They are stable because Tesla can afford to buy them and the major OEMs are just getting started so at this point no huge problem. If VW has a sudden success with the next car, and that is likely, they'll take every battery they can get. Tesla is putting those so called low end batteries into their own cars so I'd be careful claiming there is anything different. Controlling battery supply is a great differentiator but it is very very ephemeral, in 5 years the world will be awash in batteries. Which is great. The battery advantage I see is not controlling the battery supply, which they don't, it is innovating and manufacturing excellence that enables them to roll-out things like the 4680 lines which are superior across every metric and offer a robust differentiator for the next 5-6 years. If the competition is relying on pouch batteries and slower to charge form factors than Tesla can actually offer service that matters to consumers. Faster charging, more reliability, no fires
, longer range, density great enough to offer new products such as the semi and cyber truck, etc.
I would be very careful dismissing the ability of China to dump so many li-fe-X on the market that battery supply for anyone is stable. They have in other industries orchestrated dumping on such a scale as to bankrupt whole national industrial bases- its done by providing free money to anyone starting an industry in X field- I mean any idiot could get a 1 billion dollar loan to make a factory with the only requirement that the product must be exported. Beijing may decide that's a great idea in battery and then Ford's new battery plant will be producing batteries for 2x the cost that catl or whomever is selling comps, etc etc etc. This would also impact Tesla and not in a good way. As an investor I think the question is can Tesla innovate faster than the Chinese battery guys can scale to enable dumping...that's really the race I see. Control? China will very soon pretty much control supply. Even the 4680s rely on Chinese refined inputs. Korea is trying but lacks ability to process and refine the base chemistries at scale or to produce at the scale of catl, they recognize the issue and are moving but are late; that's probably the greatest hope for actual competition. The expiration of the li-fe patents may open up all sorts of neat innovations but most likely greatest impact will be $.

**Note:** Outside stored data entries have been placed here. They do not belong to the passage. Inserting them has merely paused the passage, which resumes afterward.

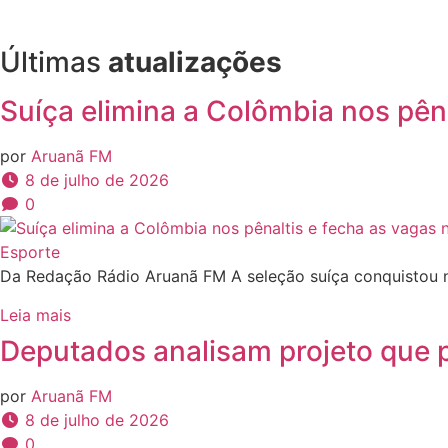
Últimas
atualizações
Suíça elimina a Colômbia nos pên
por
Aruanã FM
8 de julho de 2026
0
Esporte
Da Redação Rádio Aruanã FM A seleção suíça conquistou nes
Leia mais
Deputados analisam projeto que 
por
Aruanã FM
8 de julho de 2026
0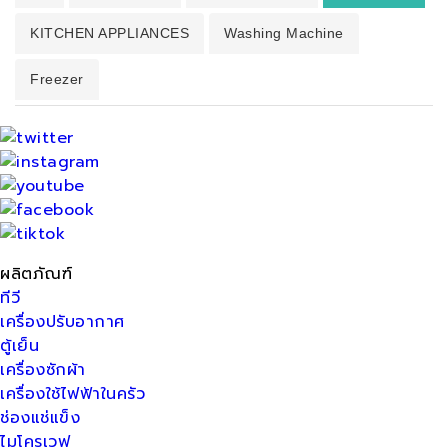
KITCHEN APPLIANCES
Washing Machine
Freezer
ผลิตภัณฑ์
ทีวี
เครื่องปรับอากาศ
ตู้เย็น
เครื่องซักผ้า
เครื่องใช้ไฟฟ้าในครัว
ช่องแช่แข็ง
ไมโครเวฟ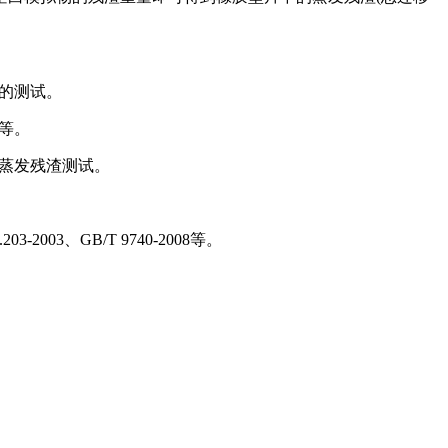
能的测试。
等。
的蒸发残渣测试。
203-2003、GB/T 9740-2008等。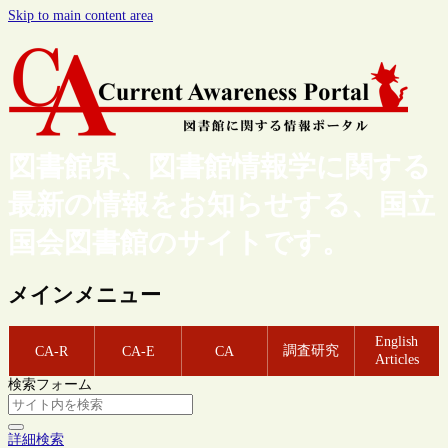
Skip to main content area
図書館界、図書館情報学に関する
最新の情報をお知らせする、国立
国会図書館のサイトです。
メインメニュー
English
調査研究
CA-R
CA-E
CA
Articles
検索フォーム
詳細検索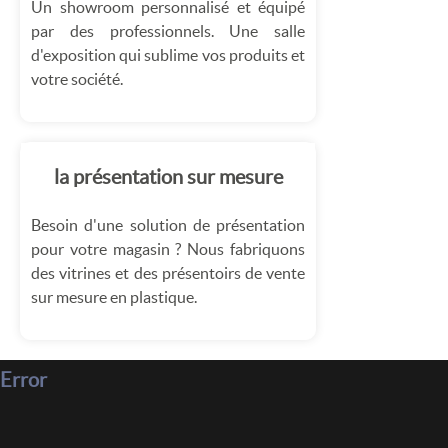
Un showroom personnalisé et équipé
par des professionnels. Une salle
d'exposition qui sublime vos produits et
votre société.
la présentation sur mesure
Besoin d'une solution de présentation
pour votre magasin ? Nous fabriquons
des vitrines et des présentoirs de vente
sur mesure en plastique.
Error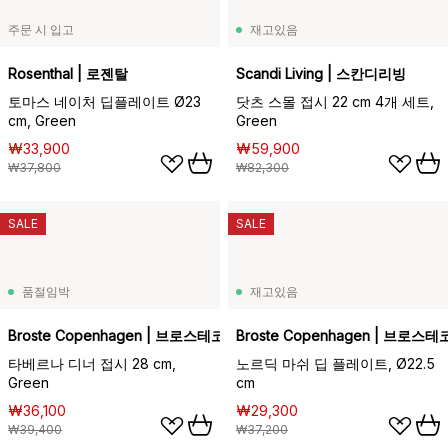
주문 시 입고
재고있음
Rosenthal | 로젠탈
Scandi Living | 스칸디리빙
토마스 네이처 딥플레이트 Ø23
닷츠 스몰 접시 22 cm 4개 세트,
cm, Green
Green
₩33,900
₩59,900
₩37,800
₩82,300
SALE
SALE
품절임박
재고있음
Broste Copenhagen | 브로스테코펜하겐
Broste Copenhagen | 브로
타베르나 디너 접시 28 cm,
노르딕 마쉬 딥 플레이트, Ø22.5
Green
cm
₩36,100
₩29,300
₩39,400
₩37,200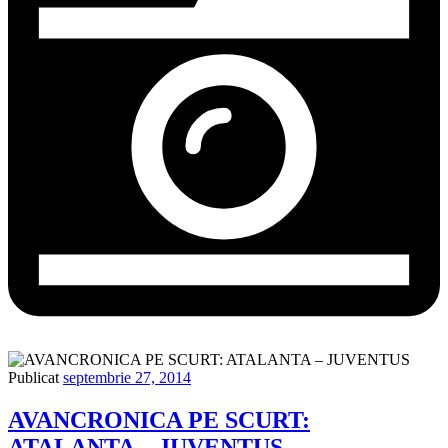
Publicat
septembrie 27, 2014
AVANCRONICA PE SCURT:
ATALANTA – JUVENTUS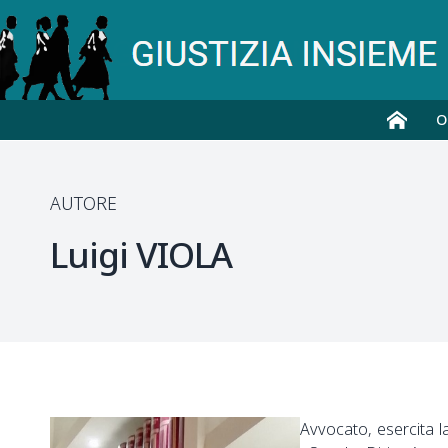
O
AUTORE
Luigi
VIOLA
Avvocato, esercita l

If I were the new German Govt I would by hyper focused on developing excellence in battery chemistry and manufacturing. It would play to a strong EU excellence in chemistry and german manufacturing and would help save some remnants of EU auto manufacturing. I'd start by ratcheting up tariffs on all non EU produced battery and require any foreign entity to have local partners and minority ownership. Old game but that's where the EU is, basically developed world status in battery manufacturing.